Because while her father seemed to believe that a strategic marriage was the path to her happiness, Catarina was sure her mother would agree that there was no happiness in the arrangement Massimo had so clearly laid out for her.

As the snow continued to pile up on the windowsills, covering the bushes and trees outside and surrounding her in a soft blanket, thick enough to keep the world at bay, she would come up with a new plan, a plan with her freedom at the center.

She was not ready to think about the dreams that had filled her sleep, dreams of the way Massimo Carandini’s gaze had burned into her.

But touching him had fully entranced her, the electricity that had skittered over her skin as her lips met his cheek.

Her dreams erased the moment everything had shifted to coldness.

Instead, in the fantasies born in the deep recesses of her mind, Massimo had angled his head and brought those full, sensual lips to the sensitive skin of her neck, then lower…

Catarina gave herself a little shake. There was no reason to think about this fantasy world her mind had created.
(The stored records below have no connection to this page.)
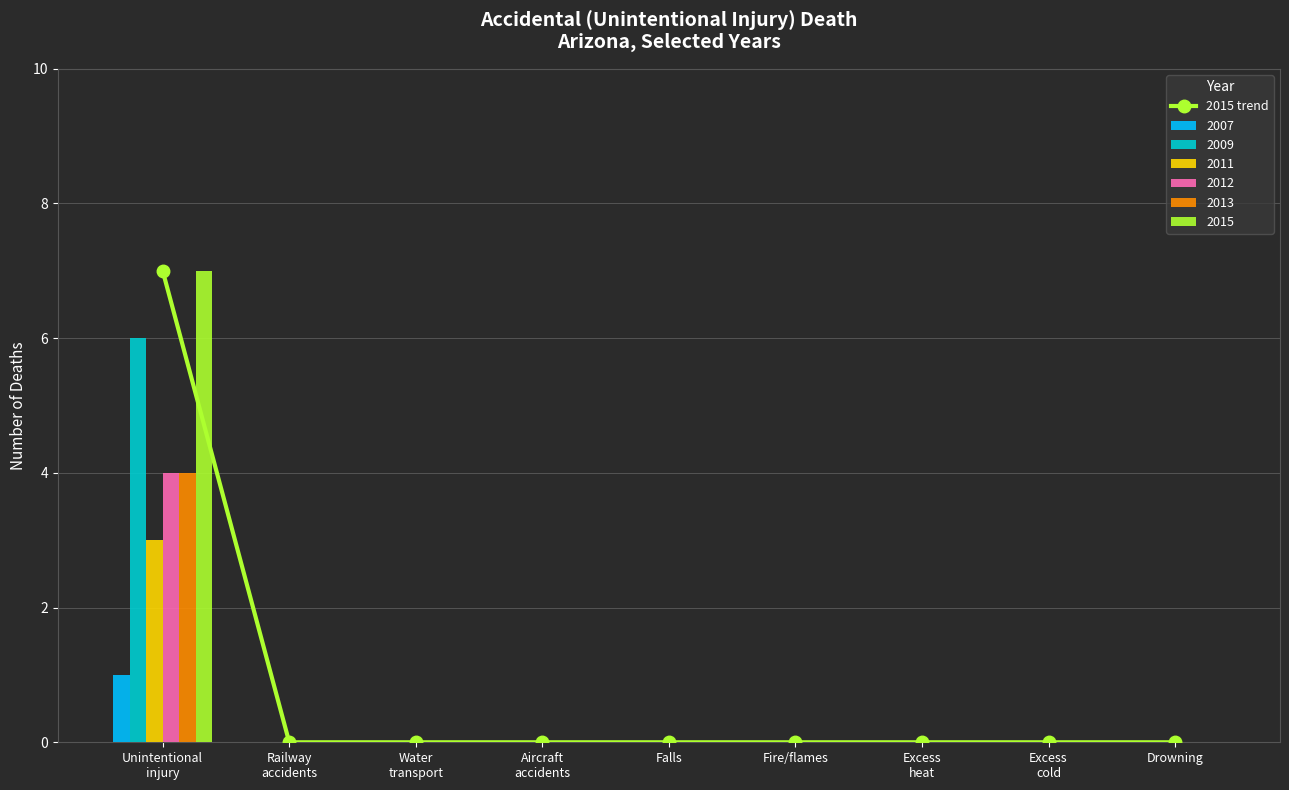

List the labels in order of value, smallest first.

Railway
accidents, Water
transport, Aircraft
accidents, Falls, Fire/flames, Excess
heat, Excess
cold, Drowning, Unintentional
injury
Instead, she stared out the window, not thinking about Massimo’s lips nor his broad shoulders nor any other part of him, parts that she had already imagined in exquisite detail.

These not-thoughts were interrupted by a low rumble from outside, and the floor began to shake underneath her.

She grabbed the countertop as she saw the great blanket of snow on the mountain crumbling, dissolving, moving.

An avalanche, inevitable in these parts when new snow piled on the thawing layers.

Close, but not a threat. More relief flooded inside her.

Maybe this one would cover the road for days, giving her more time to come up with a plan.

There was a flash of black that burst through the white haze of the road.

An SUV, covered with snow, careened much too fast around the curve of the road.

Who was driving in this weather? The car skidded and spun until it hit the snowbank at the base of her driveway with a crunch of metal that reverberated through the triple-paned glass of her kitchen window.

The sound was a punch in the gut. Someone was in that car.

And she was the only person around for miles.

Catarina abandoned her tea and cinnamon roll and raced to the entrance of the house, the one that had been shoveled and groomed when she’d first arrived but was now covered with snow.

She grabbed her pillowy down parka and pulled on the furry boots that covered her calves, then opened the door into the storm.

The wind blew the thick flakes in swirls around her as she made her way down the steps, slick with new snow from the storm.

She ran down the driveway until she came to the vehicle that was now wedged between the snowbanks, blocking her path out.

She detected no movement inside the car except a haze of white dust that drifted inside, probably from the airbag. Catarina knocked on the window. Nothing. She knocked again, her heart pounding. Still nothing. Then the door creaked until it was wide enough for a person to move through.